The NYPSC asked utilities for new business model and compensation proposals, "but utilities rely on stability and predictability and were never going to propose big changes," SEIA's Gahl said. Continuing work on EAMs is important because they can reward utilities for being "active partners in DER deployment," he added.
Work on EAMs was prevented by the VDER debates that caused "a regulatory bottleneck," AEE's Waggoner said. Prioritizing AMI deployment and access to energy and system data "might have allowed realizing more of the Track One order's EAM and DSP visions."
Distributed system platform
"The DSP concept didn't advance because there were gaps between existing capabilities and the vision," Waggoner said. "But the AMI rollout and statewide Integrated Energy Data Resource (IEDR) platform and current work to monetize distributed storage benefits are filling gaps in information sharing capabilities necessary for DSPs."
The key DSP debate "was whether the utility or a third party should provide the platform's three functions," Weiner recalled. But "only utilities can do system planning and operations, and it became clear they should also be market administrators," he said.
Under REV, New York State's investor-owned utilities are evolving into DSP providers, Denn reported. Their progress includes innovative market-enabling demonstration projects and work on data sharing, hosting capacity, EV charger deployment, and DER integration, according to the Joint Utilities' DSP website.
REV and the CLCPA
In 2019, in response to the CLCPA law, New York regulators approved the April 8, 2020, Amendment to the 2015 State Energy Plan. By then, California's renewables mandate was 60% by 2030 and 100% by 2045, and Massachusetts had added a Clean Peak Energy Standard to its multi-tiered clean energy standard that together targeted a "fully decarbonized electricity sector in 2050."

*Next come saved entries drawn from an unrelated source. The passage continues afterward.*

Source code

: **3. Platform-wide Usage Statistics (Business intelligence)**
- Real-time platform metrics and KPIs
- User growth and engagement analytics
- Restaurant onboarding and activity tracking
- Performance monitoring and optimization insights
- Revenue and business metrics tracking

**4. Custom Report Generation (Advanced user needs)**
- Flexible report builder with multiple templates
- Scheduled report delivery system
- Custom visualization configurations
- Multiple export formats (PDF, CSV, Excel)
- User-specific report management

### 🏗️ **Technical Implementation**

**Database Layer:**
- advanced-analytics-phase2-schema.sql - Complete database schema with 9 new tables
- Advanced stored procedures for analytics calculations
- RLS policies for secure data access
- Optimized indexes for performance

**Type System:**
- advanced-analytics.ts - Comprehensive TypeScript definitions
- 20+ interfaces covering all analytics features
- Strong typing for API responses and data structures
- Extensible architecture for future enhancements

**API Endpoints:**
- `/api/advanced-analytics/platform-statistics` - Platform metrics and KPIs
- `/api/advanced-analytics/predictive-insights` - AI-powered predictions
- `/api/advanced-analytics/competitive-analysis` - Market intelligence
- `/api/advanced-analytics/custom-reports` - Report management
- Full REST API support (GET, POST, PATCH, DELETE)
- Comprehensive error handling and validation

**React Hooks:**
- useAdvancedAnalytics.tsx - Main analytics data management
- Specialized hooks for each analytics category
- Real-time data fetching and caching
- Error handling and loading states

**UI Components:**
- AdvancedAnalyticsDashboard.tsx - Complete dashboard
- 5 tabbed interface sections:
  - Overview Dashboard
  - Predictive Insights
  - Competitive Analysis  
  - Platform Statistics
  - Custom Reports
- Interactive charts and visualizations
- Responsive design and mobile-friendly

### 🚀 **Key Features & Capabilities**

New York's new plan increased the renewables mandate to 70% by 2030 and required 100% zero emission electricity required by 2040. It also required 9 GW of offshore wind by 2035, 6 GW of solar by 2025, along with 3 GW of energy storage and a 185 trillion BTU energy efficiency improvement from the current forecast by 2025.
It also created a Climate Action Council to develop a CLCPA scoping plan and a diverse Climate Justice Working Group to ensure that 35% to 40% of benefits are "realized by disadvantaged communities."
But completing REV's work to "animate markets and align the utility business model with state goals and a 21st century grid will help deliver those CLCPA goals," Weiner said.
NY Department of Public Service's Denn and ConEd's Drury agreed. "Continued investment in the technology, customer engagement techniques, and utility programs that enable the private market to innovate most efficiently will be necessary to achieve CLCPA's targets," Denn said.
ConEd outages have become "too frequent and devastating" to be "random, one-off events," Drury added. But the best could still be ahead and the state can meet its climate change challenge if New York maintains the REV period's "urgent" pace and utilities and third parties develop new technologies and find the best ways to deploy them, he added.